In this task, SoHapS was strapped tightly to S2’s left wrist, while S1 gripped the cube, which was equipped with an FSR force sensor. The choice of the hand on which SoHapS was worn was left to the subject with no predetermination. With respect to the state of the cube, it was either empty, loaded with a weight of 100 g, or not being gripped (Figure 12c), and the gripping force applied by S1 changed. This gripping force obtained by the FSR sensor was communicated to S2 and mapped with SoHapS activation.
Before the actual tactile feedback experiment, S2 was trained three times for each state, and states were verbally communicated. Then, in the actual test, S2 wore noise-canceling earphones. While S1 performed the task of gripping the cube, S2 pointed to pre-printed illustrations; no load (gripping), empty cube, and loaded cube. The analyzed frames from recorded videos showed that SoHapS could be used to induce substitute gripping force (Supplementary Video S1). The reaction times of S2 and the accuracy of the interpretation were obtained and are outlined in Figure 13a, where w depicts weighted-cube gripping, e depicts empty-cube gripping, and o depicts no gripping, with the markers of full square, empty square, and crossed square, respectively, being used to indicate the corresponding timings. While the reaction times varied, with an average of 0.647 s, S2 only misinterpreted once, which was the 12th test point, interpreting empty-cube gripping as weighted-cube gripping.

4.2. Communicating Proprioceptive Feedback

As in the previous test, SoHapS was strapped tightly to S2’s left wrist, while S1 wore the flex sensor on their index finger. The choice of the hand on which SoHapS was worn was left to the subject with no predetermination. Both participants placed their index fingers on printed protractors. S1, wearing the flex sensor, placed their index finger on a reference protractor and flexed the finger hovering on the protractor. The angular position of the finger flexion of S1 was measured by the flex sensor. S2 wore SoHapS on the left hand, (i.e., hand choice was arbitrary) and placed the index finger of their other hand on another protractor at their side (as shown in Figure 12a). Prior to the actual tactile feedback experiment, S2 was trained three times for each state of four finger flexion positions (from fully relaxed to fully flexed), and the states were verbally communicated.
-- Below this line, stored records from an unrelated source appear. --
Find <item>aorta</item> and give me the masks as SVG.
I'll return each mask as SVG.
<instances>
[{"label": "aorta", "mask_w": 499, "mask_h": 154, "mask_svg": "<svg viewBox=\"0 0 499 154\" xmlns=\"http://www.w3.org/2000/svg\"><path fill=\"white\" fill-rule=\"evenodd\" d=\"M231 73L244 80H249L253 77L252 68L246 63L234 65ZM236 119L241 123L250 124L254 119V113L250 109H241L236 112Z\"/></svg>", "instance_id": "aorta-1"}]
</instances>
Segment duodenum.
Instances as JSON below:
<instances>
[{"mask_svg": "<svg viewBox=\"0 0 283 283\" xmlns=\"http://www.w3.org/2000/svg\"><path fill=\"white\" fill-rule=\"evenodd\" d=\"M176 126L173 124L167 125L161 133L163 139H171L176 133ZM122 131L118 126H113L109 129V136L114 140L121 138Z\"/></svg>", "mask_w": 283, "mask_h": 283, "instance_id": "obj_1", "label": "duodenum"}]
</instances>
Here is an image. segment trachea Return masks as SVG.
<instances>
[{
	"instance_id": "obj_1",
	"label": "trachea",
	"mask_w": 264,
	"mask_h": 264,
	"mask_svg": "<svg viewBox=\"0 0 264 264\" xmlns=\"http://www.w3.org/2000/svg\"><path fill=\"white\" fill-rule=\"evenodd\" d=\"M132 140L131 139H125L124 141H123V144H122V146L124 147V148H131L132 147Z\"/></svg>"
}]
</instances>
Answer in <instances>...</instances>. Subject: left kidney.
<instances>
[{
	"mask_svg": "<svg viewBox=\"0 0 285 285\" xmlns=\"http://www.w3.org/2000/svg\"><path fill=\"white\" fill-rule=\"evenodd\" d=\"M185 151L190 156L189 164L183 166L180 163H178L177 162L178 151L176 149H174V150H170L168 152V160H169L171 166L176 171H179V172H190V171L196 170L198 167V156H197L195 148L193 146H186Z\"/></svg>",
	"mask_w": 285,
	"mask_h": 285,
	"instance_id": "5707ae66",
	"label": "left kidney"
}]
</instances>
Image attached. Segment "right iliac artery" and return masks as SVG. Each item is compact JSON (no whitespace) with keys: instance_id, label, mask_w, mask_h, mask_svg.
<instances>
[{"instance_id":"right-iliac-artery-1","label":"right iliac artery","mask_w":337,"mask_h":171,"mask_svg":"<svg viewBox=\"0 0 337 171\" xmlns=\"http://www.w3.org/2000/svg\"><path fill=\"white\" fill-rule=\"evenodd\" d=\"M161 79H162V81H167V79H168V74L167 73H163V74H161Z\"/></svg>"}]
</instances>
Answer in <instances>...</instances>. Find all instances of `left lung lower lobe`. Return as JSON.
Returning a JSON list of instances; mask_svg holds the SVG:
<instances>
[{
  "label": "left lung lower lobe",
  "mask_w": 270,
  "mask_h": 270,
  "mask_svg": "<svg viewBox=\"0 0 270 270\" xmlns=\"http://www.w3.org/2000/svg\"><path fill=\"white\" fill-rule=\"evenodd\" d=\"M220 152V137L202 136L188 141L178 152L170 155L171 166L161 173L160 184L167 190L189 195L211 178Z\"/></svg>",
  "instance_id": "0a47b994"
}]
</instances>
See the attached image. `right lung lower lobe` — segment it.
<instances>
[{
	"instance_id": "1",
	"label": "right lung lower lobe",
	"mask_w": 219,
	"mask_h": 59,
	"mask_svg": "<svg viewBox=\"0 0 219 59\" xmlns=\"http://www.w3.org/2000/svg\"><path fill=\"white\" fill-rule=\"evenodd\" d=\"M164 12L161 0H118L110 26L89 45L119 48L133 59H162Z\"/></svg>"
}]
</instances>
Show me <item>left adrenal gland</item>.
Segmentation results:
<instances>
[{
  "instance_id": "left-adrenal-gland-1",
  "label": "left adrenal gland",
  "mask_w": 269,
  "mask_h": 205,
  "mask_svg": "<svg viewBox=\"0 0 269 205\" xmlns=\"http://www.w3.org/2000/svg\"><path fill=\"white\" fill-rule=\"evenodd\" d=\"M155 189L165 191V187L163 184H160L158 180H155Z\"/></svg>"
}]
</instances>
Then, in the actual test, S2 wore noise-canceling earphones. While S1 randomly flexed and extended their index finger in the four flexing states, S2 predicted the finger position of S1 by mimic-flexing their index finger of the other hand. The analyzed frames from recorded videos showed that SoHapS could be effectively used to induce substitute proprioceptive feedback (Supplementary Video S2).
The results are summarized in Figure 13b as reaction times, finger flexion angle of both subjects, and interpretation error of S2. Comparing this test to the previous test, this test required not only several finger positioning states but also randomly selected finger angular positions within a range of −10–90°, and SoHapS-bio-mimicked-feedback pressure was mapped to the range of finger angular positions, in which −10° was communicated as no pressurization. S2 showed great interpretation of finger flexion angles, with interpretation error of less than 10° and consistent average reaction times of 0.797 s with minimal pre-training. Both experiments for inducing different bio-mimicked-feedback types were conducted to demonstrate the efficacy of SoHapS. We noticed that there was a delay in the predictions of S2 of gripping force and index finger positions of S1, which should be thoroughly studied before implementing SoHapS in control systems, such as rehabilitation robots, robotic prostheses, or VR/AR/MR systems, in consideration of system delays.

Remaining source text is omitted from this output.